Despite the initial condition, how did it fare when tested? When adjusted, it passed basic calibration tests. When checked for play (which is the easiest thing to feel when buying), none can be felt. The measurements are 3/10000" (0.3/1000") axial, and less than that side to side at the point tested. This is just enough for the light oil film that lubricates the spindle threads and helps protect from rust. In fact, to show the axial play took more force than any of the other micrometers, and several seconds for the position to settle as oil moved through the clearance in the threads.
This is a quality tool and quite usable as it is to 1/1000", though it will get the faces lapped back to perfection at some point.
Now, for a final example....
Step 7: A Cargo Cult Tool
This resembles a classic design from the late 19th and early 20th century (the Brown and Sharpe #15, pat 1884), as long as you don't look too closely.
The design was outdated before WW-II. The zero adjustment is, again, by turning the anvil on a screw thread.

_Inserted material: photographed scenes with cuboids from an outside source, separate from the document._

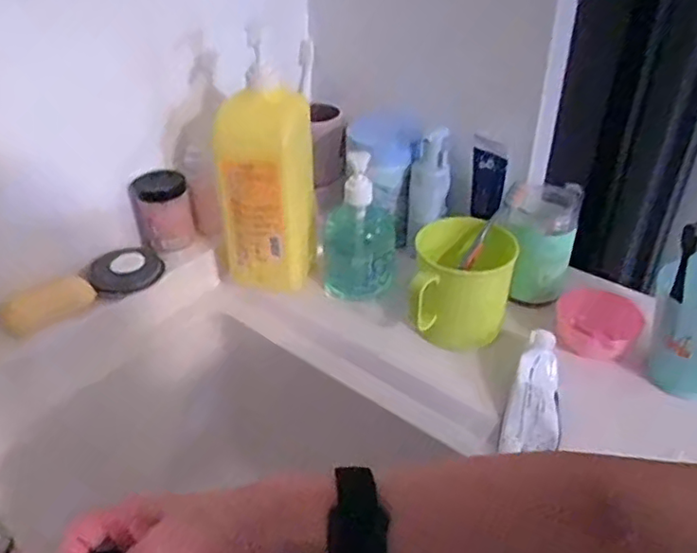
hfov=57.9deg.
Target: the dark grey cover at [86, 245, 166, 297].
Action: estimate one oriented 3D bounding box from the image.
[{"bbox_3d":[-0.251,-0.010,0.710,0.079,0.022,0.062,-17,39,-18],"label":"dark grey cover"}]

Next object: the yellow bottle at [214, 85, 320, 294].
[{"bbox_3d":[-0.088,-0.091,0.707,0.095,0.246,0.066,6,37,9],"label":"yellow bottle"}]

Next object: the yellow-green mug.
[{"bbox_3d":[0.120,0.009,0.669,0.097,0.111,0.096,6,37,9],"label":"yellow-green mug"}]

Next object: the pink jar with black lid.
[{"bbox_3d":[-0.217,-0.075,0.747,0.063,0.086,0.053,-11,37,-15],"label":"pink jar with black lid"}]

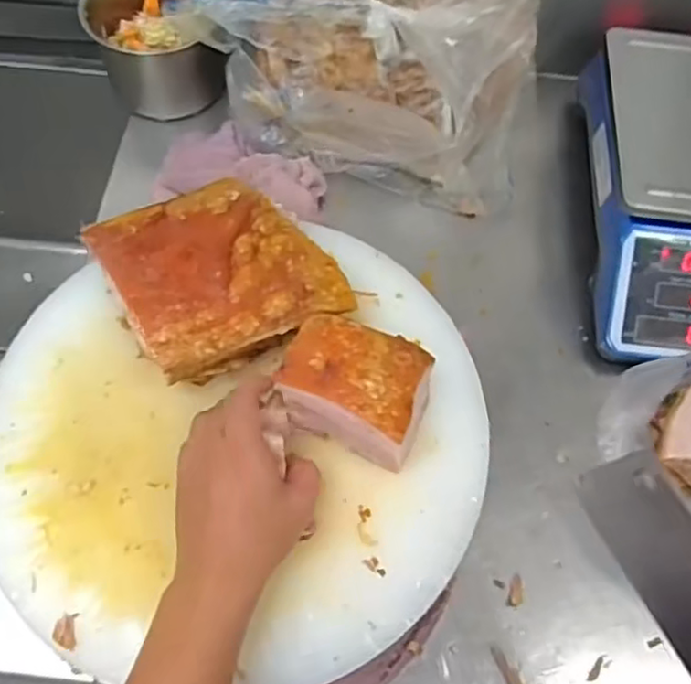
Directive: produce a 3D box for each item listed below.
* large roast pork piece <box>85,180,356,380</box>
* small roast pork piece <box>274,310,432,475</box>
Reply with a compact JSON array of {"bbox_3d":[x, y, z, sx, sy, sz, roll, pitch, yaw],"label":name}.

The chrome is shiny, and the surface of the spindle is polished, but the machining is very, very sloppy. The marks are chromed, mostly, and not very deep, so they are difficult to read. They should be clear. Glare from the chrome around them would pretty much make them difficult to read anyway, even if they were sharper and not chromed.

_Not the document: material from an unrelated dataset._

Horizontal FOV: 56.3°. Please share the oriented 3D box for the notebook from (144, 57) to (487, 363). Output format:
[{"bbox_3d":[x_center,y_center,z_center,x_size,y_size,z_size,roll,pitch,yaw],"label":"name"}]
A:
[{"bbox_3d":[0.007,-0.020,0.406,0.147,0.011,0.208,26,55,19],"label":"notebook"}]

The end of the bore is rough, the threading isn't straight, and the spindle doesn't come close to meeting the anvil correctly. It is offset, and the anvil was ground at an angle to the axis. Unfortunately, not a right angle. The end of the spindle was also not ground at the correct angle. That this was still in the unopened package leads me to believe that the manufacturer has no idea what the intent of the tool is. Or, maybe, no care. This micrometer is still made, I have no idea who makes it or where, as all it says is 0-25mm and is sold by a number of mass market sources.
Beware the "appearance may differ" in the ad. That isn't a warning, it is a threat. You may get this instead of the real tool in the picture.
The axial slop is pretty bad at 3.5/1000" (0.08mm), and the side to side is 6.5/1000" (0.17mm). It feels horrible.
Step 8: Final Thoughts
We have seen many of the things that make a micrometer bad, a few that make them good, and you now know that you want to examine and feel the tool before buying, unless it is a new tool from a reputable manufacturer, or a used high quality tool from a reputable seller.
There are plenty of other ways for a poor manufacturer to make a bad micrometer, but looking at the tool and manipulating it will generally find them.
Long term care of a good tool is straightforward for the most part, and can pretty much be summarized as: Keep it clean, keep it dry, and light lubrication for protection. Too much oil and heavy lubricants like grease hold grime and harden over time. Avoid abrasives and grit.
Oh, and don't drop it.